Write the listing out again word for word, skipping each picture.

══════════

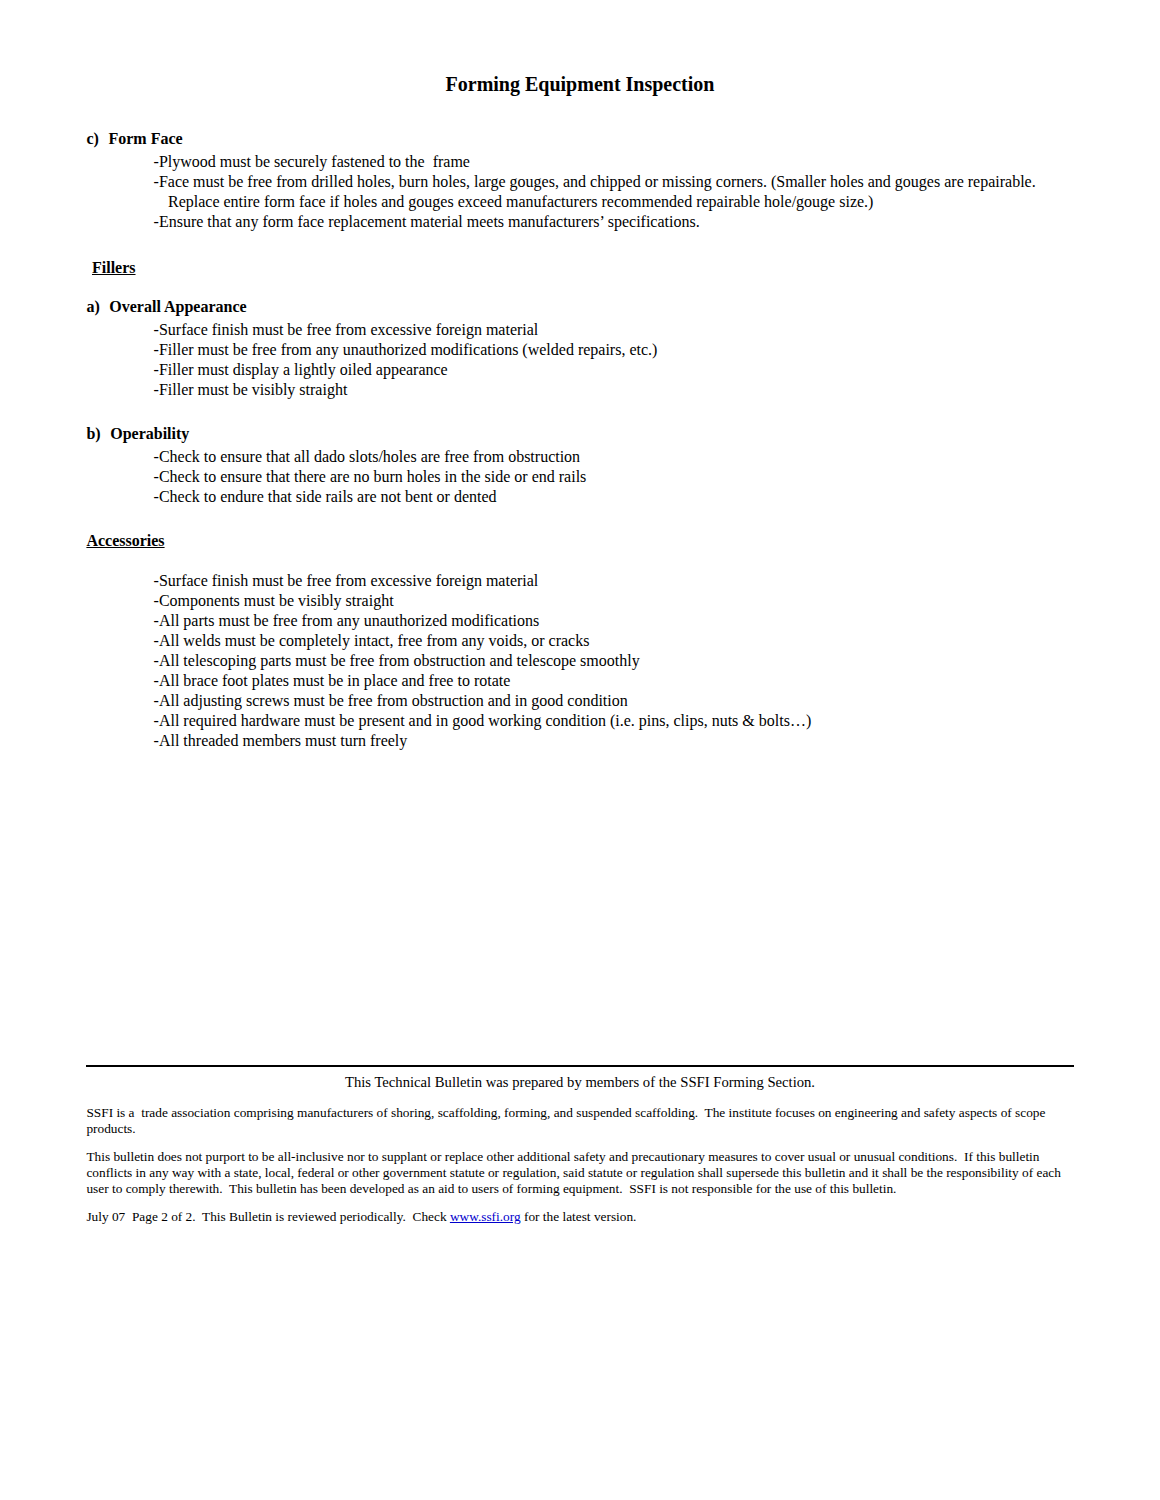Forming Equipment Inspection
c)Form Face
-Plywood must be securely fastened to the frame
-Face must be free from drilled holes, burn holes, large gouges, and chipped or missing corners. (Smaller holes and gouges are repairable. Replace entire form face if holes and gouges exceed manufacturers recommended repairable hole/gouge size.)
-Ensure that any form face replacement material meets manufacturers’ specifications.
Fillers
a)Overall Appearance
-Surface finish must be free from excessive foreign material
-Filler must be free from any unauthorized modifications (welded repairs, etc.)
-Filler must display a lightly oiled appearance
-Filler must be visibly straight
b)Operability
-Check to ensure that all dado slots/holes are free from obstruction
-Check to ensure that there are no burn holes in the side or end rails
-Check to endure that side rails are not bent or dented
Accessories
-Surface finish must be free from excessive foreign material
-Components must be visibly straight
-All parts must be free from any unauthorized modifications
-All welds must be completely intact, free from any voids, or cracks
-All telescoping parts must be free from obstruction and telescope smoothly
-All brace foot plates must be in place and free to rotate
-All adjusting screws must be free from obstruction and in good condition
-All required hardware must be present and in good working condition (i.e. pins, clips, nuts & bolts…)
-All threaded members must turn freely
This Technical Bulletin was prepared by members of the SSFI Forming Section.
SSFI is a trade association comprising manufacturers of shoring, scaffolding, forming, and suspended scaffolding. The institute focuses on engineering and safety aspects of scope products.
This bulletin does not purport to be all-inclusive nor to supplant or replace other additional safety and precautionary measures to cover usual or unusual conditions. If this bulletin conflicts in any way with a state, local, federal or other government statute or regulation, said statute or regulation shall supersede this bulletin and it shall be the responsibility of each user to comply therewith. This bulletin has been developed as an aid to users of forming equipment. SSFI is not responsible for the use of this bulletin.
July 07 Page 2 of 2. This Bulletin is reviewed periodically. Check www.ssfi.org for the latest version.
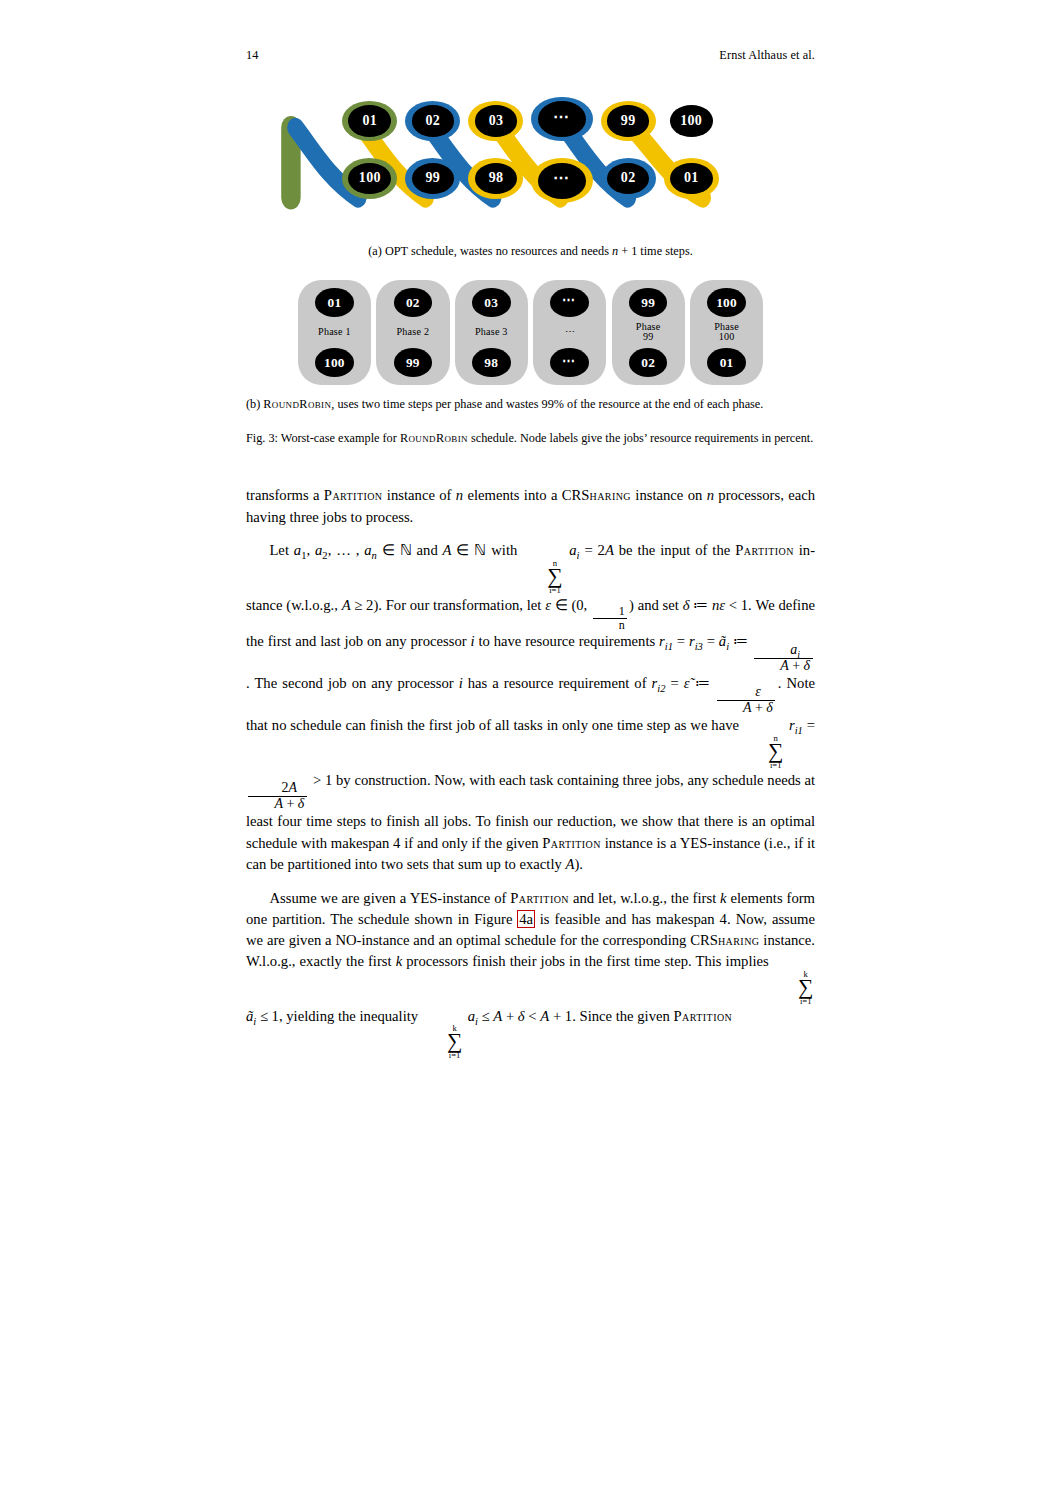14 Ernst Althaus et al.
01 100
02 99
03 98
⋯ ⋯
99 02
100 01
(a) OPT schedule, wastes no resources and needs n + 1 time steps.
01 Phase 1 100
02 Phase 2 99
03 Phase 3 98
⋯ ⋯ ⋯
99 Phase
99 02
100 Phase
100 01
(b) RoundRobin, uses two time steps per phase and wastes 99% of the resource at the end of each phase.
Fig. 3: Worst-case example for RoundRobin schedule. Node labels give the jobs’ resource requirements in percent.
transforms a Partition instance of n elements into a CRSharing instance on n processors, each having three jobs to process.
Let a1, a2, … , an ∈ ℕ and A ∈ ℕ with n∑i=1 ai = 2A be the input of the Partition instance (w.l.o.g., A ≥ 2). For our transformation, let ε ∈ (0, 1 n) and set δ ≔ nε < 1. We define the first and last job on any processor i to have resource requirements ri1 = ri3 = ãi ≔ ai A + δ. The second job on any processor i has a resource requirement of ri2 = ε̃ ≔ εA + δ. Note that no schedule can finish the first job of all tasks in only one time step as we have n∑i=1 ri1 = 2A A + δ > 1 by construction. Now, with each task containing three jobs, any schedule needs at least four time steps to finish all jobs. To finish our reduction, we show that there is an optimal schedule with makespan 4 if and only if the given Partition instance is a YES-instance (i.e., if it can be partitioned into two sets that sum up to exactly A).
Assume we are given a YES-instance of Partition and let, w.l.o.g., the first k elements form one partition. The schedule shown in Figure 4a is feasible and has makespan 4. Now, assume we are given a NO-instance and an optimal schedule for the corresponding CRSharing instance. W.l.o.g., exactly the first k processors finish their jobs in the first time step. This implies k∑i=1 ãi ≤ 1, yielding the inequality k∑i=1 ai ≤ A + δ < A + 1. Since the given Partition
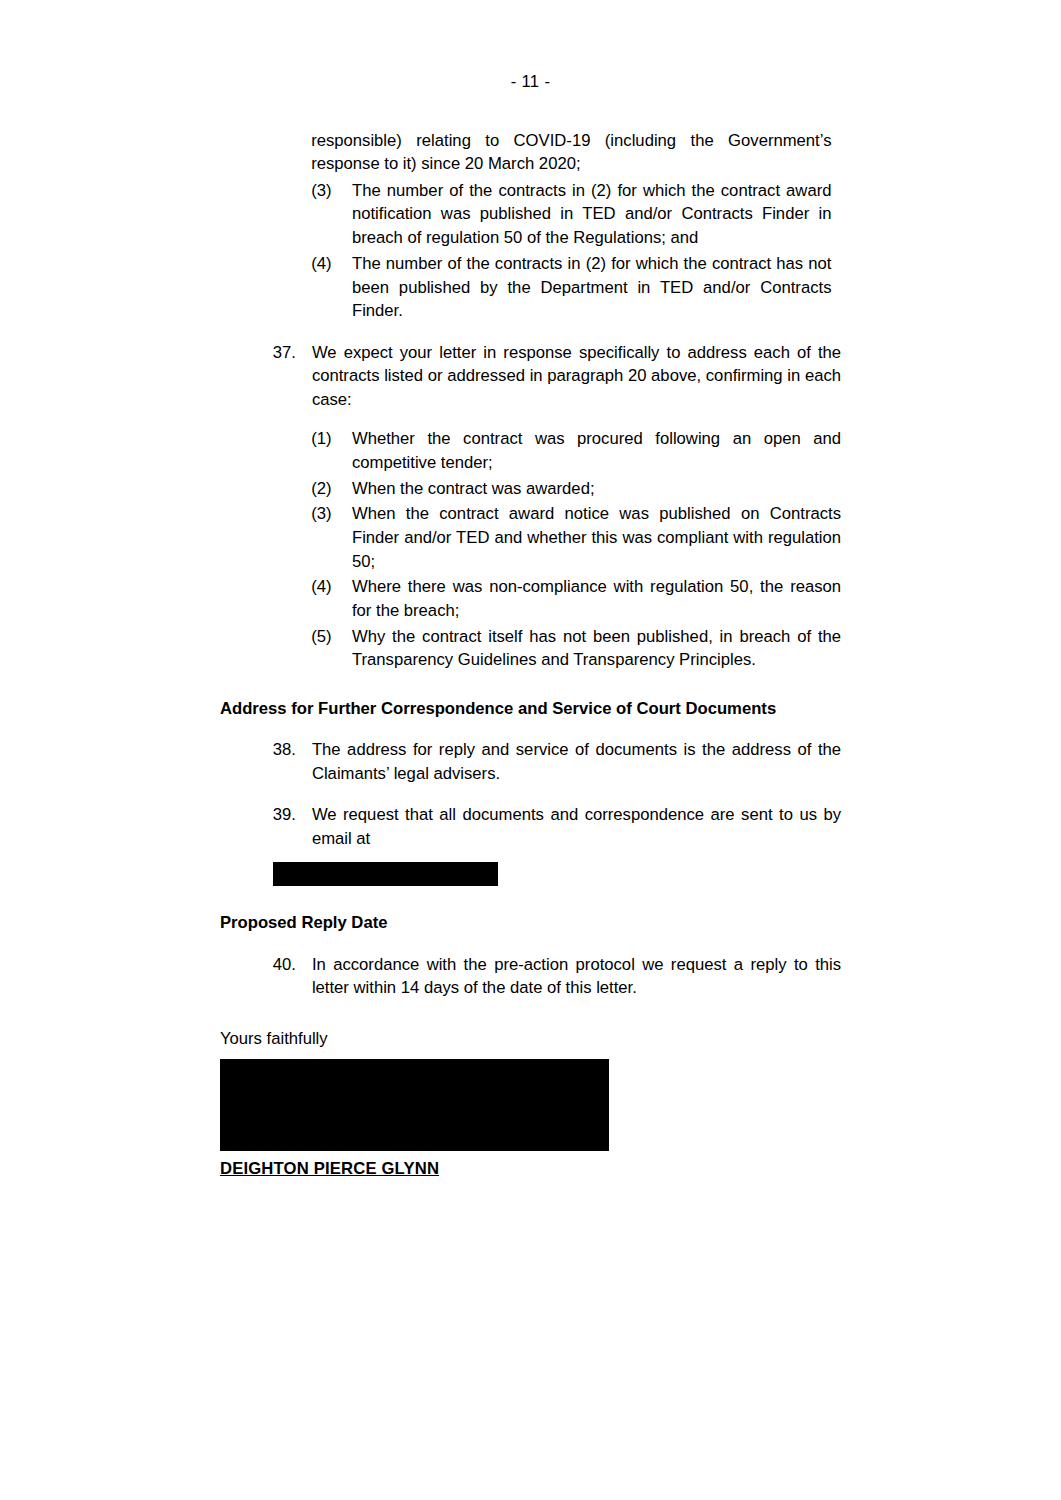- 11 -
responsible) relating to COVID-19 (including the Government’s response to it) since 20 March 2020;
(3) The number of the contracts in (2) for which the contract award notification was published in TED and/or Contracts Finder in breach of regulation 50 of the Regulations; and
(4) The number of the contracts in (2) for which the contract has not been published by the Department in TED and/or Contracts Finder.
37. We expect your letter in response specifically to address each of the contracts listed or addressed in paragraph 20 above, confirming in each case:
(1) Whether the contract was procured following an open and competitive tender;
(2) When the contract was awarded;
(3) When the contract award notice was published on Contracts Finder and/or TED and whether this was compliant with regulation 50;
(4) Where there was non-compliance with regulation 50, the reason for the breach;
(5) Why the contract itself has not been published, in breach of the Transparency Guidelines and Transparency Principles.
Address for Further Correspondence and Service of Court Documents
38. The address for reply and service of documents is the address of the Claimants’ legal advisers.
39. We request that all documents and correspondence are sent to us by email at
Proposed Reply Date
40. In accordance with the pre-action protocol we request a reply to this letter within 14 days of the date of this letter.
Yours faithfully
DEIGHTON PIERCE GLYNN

══════════

# RESPONSE AREA
Forming Equipment Inspection
c)Form Face
-Plywood must be securely fastened to the frame
-Face must be free from drilled holes, burn holes, large gouges, and chipped or missing corners. (Smaller holes and gouges are repairable. Replace entire form face if holes and gouges exceed manufacturers recommended repairable hole/gouge size.)
-Ensure that any form face replacement material meets manufacturers’ specifications.
Fillers
a)Overall Appearance
-Surface finish must be free from excessive foreign material
-Filler must be free from any unauthorized modifications (welded repairs, etc.)
-Filler must display a lightly oiled appearance
-Filler must be visibly straight
b)Operability
-Check to ensure that all dado slots/holes are free from obstruction
-Check to ensure that there are no burn holes in the side or end rails
-Check to endure that side rails are not bent or dented
Accessories
-Surface finish must be free from excessive foreign material
-Components must be visibly straight
-All parts must be free from any unauthorized modifications
-All welds must be completely intact, free from any voids, or cracks
-All telescoping parts must be free from obstruction and telescope smoothly
-All brace foot plates must be in place and free to rotate
-All adjusting screws must be free from obstruction and in good condition
-All required hardware must be present and in good working condition (i.e. pins, clips, nuts & bolts…)
-All threaded members must turn freely
This Technical Bulletin was prepared by members of the SSFI Forming Section.
SSFI is a trade association comprising manufacturers of shoring, scaffolding, forming, and suspended scaffolding. The institute focuses on engineering and safety aspects of scope products.
This bulletin does not purport to be all-inclusive nor to supplant or replace other additional safety and precautionary measures to cover usual or unusual conditions. If this bulletin conflicts in any way with a state, local, federal or other government statute or regulation, said statute or regulation shall supersede this bulletin and it shall be the responsibility of each user to comply therewith. This bulletin has been developed as an aid to users of forming equipment. SSFI is not responsible for the use of this bulletin.
July 07 Page 2 of 2. This Bulletin is reviewed periodically. Check www.ssfi.org for the latest version.
14 Ernst Althaus et al.
01 100
02 99
03 98
⋯ ⋯
99 02
100 01
(a) OPT schedule, wastes no resources and needs n + 1 time steps.
01 Phase 1 100
02 Phase 2 99
03 Phase 3 98
⋯ ⋯ ⋯
99 Phase
99 02
100 Phase
100 01
(b) RoundRobin, uses two time steps per phase and wastes 99% of the resource at the end of each phase.
Fig. 3: Worst-case example for RoundRobin schedule. Node labels give the jobs’ resource requirements in percent.
transforms a Partition instance of n elements into a CRSharing instance on n processors, each having three jobs to process.
Let a1, a2, … , an ∈ ℕ and A ∈ ℕ with n∑i=1 ai = 2A be the input of the Partition instance (w.l.o.g., A ≥ 2). For our transformation, let ε ∈ (0, 1 n) and set δ ≔ nε < 1. We define the first and last job on any processor i to have resource requirements ri1 = ri3 = ãi ≔ ai A + δ. The second job on any processor i has a resource requirement of ri2 = ε̃ ≔ εA + δ. Note that no schedule can finish the first job of all tasks in only one time step as we have n∑i=1 ri1 = 2A A + δ > 1 by construction. Now, with each task containing three jobs, any schedule needs at least four time steps to finish all jobs. To finish our reduction, we show that there is an optimal schedule with makespan 4 if and only if the given Partition instance is a YES-instance (i.e., if it can be partitioned into two sets that sum up to exactly A).
Assume we are given a YES-instance of Partition and let, w.l.o.g., the first k elements form one partition. The schedule shown in Figure 4a is feasible and has makespan 4. Now, assume we are given a NO-instance and an optimal schedule for the corresponding CRSharing instance. W.l.o.g., exactly the first k processors finish their jobs in the first time step. This implies k∑i=1 ãi ≤ 1, yielding the inequality k∑i=1 ai ≤ A + δ < A + 1. Since the given Partition
- 11 -
responsible) relating to COVID-19 (including the Government’s response to it) since 20 March 2020;
(3) The number of the contracts in (2) for which the contract award notification was published in TED and/or Contracts Finder in breach of regulation 50 of the Regulations; and
(4) The number of the contracts in (2) for which the contract has not been published by the Department in TED and/or Contracts Finder.
37. We expect your letter in response specifically to address each of the contracts listed or addressed in paragraph 20 above, confirming in each case:
(1) Whether the contract was procured following an open and competitive tender;
(2) When the contract was awarded;
(3) When the contract award notice was published on Contracts Finder and/or TED and whether this was compliant with regulation 50;
(4) Where there was non-compliance with regulation 50, the reason for the breach;
(5) Why the contract itself has not been published, in breach of the Transparency Guidelines and Transparency Principles.
Address for Further Correspondence and Service of Court Documents
38. The address for reply and service of documents is the address of the Claimants’ legal advisers.
39. We request that all documents and correspondence are sent to us by email at
Proposed Reply Date
40. In accordance with the pre-action protocol we request a reply to this letter within 14 days of the date of this letter.
Yours faithfully
DEIGHTON PIERCE GLYNN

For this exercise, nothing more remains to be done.